» **About this task**
Match the word "knee". Return each line of the data below where it appears.

□ □ □ □ □

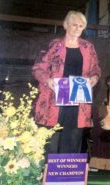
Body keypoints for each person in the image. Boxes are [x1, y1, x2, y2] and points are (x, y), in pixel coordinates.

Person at [32, 10, 101, 155]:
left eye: (81, 26)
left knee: (73, 138)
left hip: (78, 99)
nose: (77, 29)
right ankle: (47, 174)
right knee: (51, 140)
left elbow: (95, 69)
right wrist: (48, 80)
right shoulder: (53, 45)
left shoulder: (88, 47)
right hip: (54, 98)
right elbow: (38, 68)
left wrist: (94, 78)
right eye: (74, 25)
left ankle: (68, 175)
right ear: (65, 25)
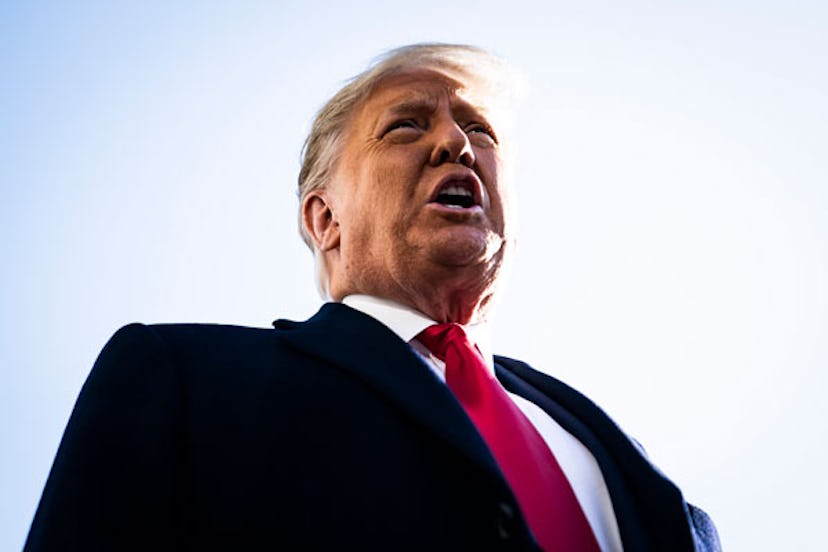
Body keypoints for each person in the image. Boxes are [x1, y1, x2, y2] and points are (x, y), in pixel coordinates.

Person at [24, 43, 721, 551]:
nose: (456, 143)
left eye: (479, 129)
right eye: (407, 125)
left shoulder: (621, 456)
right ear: (324, 218)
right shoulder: (183, 376)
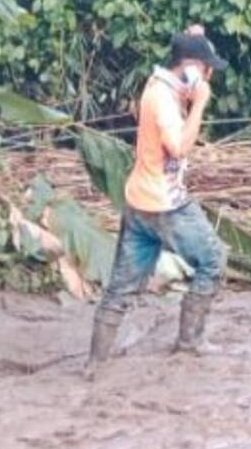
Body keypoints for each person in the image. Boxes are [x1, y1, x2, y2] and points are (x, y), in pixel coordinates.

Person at [86, 29, 229, 373]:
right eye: (207, 68)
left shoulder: (160, 85)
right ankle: (190, 342)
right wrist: (200, 104)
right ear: (193, 69)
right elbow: (178, 147)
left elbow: (186, 44)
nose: (210, 75)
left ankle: (95, 365)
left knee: (121, 289)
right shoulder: (163, 99)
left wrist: (196, 36)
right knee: (213, 260)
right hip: (167, 205)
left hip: (139, 202)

□ □ □ □ □

» **Completed task**
left knee: (73, 138)
right knee: (51, 140)
left knee: (121, 289)
right knee: (213, 260)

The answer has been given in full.